Monday, January 28, 2013

The Scarlet D

Liz and I noticed something unique at our wedding: Neither our parents nor grandparents experienced divorce. The Scarlet D did not sully our family tree. In a day and age when half of marriages dissolve, I counted this observation a good omen.

Divorce was not an option for me and Liz. Not in the genes. Not in the bylaws. Not in the fine print. Never.

Up until our wedding day, people tried to dissuade us. They spoke as if marriage was the most grueling commitment they ever made. "Are you sure?" they asked. "Are you ready?" they wondered. We were. So we marched up the aisle: Liz in her bare feet and I in rented dress shoes from Male Fashions.

And I can happily (ever after) say, we've kept true to our promises. Before God, family, and friends, I am for her, she is for me. Till death do we part.

Not all stories end so happily, though. Last week my brother and his wife told their kids they were getting a divorce. Today I received an email from a man in my church who has finally tired of reconciliation. He used the D-word. And every week I scan the legal page in the paper like a gossip glutton, trying to find names I recognize on the marriage dissolution list.

The casualties of divorce abound:
Grandmothers and grandfathers
Aunts and uncles
Minors and children
Christmas traditions
Family vacations
Broken Husbands
Battered Wives

The excuses never run dry:

We've fallen out of love.
We've grown apart.
We're just not happy.
She hurts me.
He's abusive.
We considered staying together for the kids, but we think we make joint custody work.
She cheated.
He's never around.
And so on and so forth.

Perhaps to Enlightened (and dissatisfied) Americans, Jesus' marriage ethic seems archaic. Except for the reason of unfaithfulness, Jesus said, divorce is not an option (Matthew 5:31-32). The allowance for divorce in Jesus' day was predicated on Moses' teaching in Deuteronomy 24. God provided a loophole to protect women from being cast aside like soiled underwear. In another setting, Jesus clarified the divorce clause came because of the hardness of human hearts (Matthew 19:1-9).

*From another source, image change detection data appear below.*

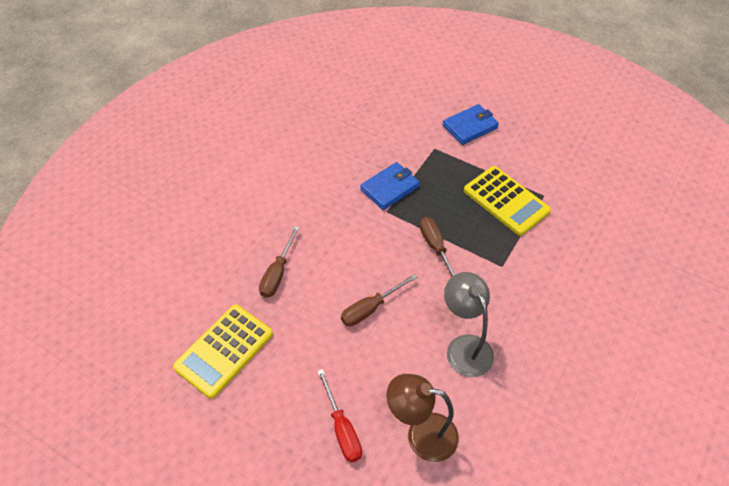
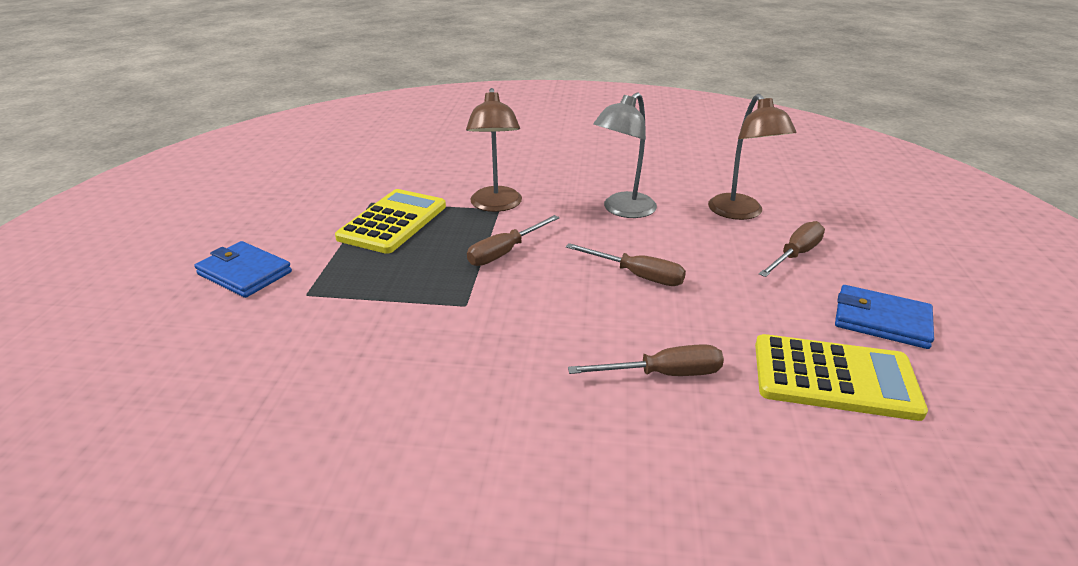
camera: 115 degrees left, 20 degrees down
red screwdriver [317,369,362,462] -> brown screwdriver [759,221,825,277]
blue wallet [360,162,420,210] -> blue wallet moved to [835,285,934,349]
none -> brown lamp [466,88,522,212]

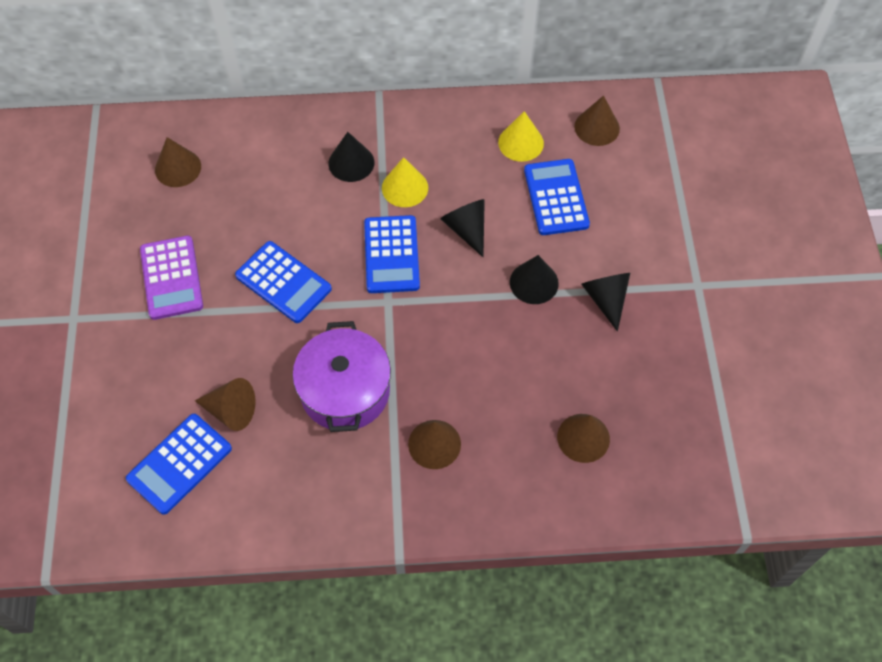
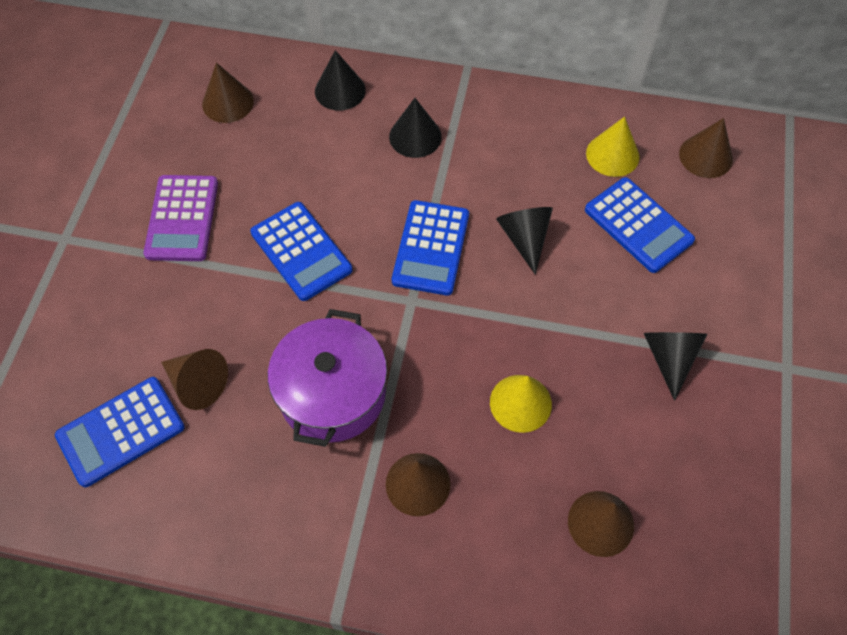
camera: 15 degrees right, 0 degrees up
yellow cone [382,157,428,207] -> yellow cone moved to [490,375,552,433]
black cone [510,255,559,304] -> black cone moved to [315,50,366,111]
blue calculator [524,159,590,235] -> blue calculator turned 135 degrees clockwise [585,177,695,273]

Some Rabbis in Jesus' day tried to stretch the "unfaithfulness" exception to include burning toast and folding laundry the wrong way. Their excuses sound like ours. They, too, missed the point.

The exception emphasizes the rule: Marriage is sacred, God-ordained. We should fight for it.

Reflections on Jesus' Sermon on the Mount (3rd in the series of 6 antitheses)


Marc Goodwin said...

Have you read The Meaning of Marriage by Tim Keller? Good stuff that helps remind us of why to press on in our marriage vows.

Sprained Ankle said...

Haven't read it, but I typically enjoy Keller's work.

Sprained Ankle said...

My friend @DaveJLester tweeted "What about abandonment (1 Cor. 7) or abuse of child and/or spouse?" I avoided 1 Corinthians because I'm reflecting on the Sermon on the Mount, not the door Paul seemed to open later. And Jesus allows one reason and Paul another, what keeps me from adding a third? There might be ten plausible reasons. But I stress my main argument: The exceptions prove the rule--marriage is holy; we should fight for it.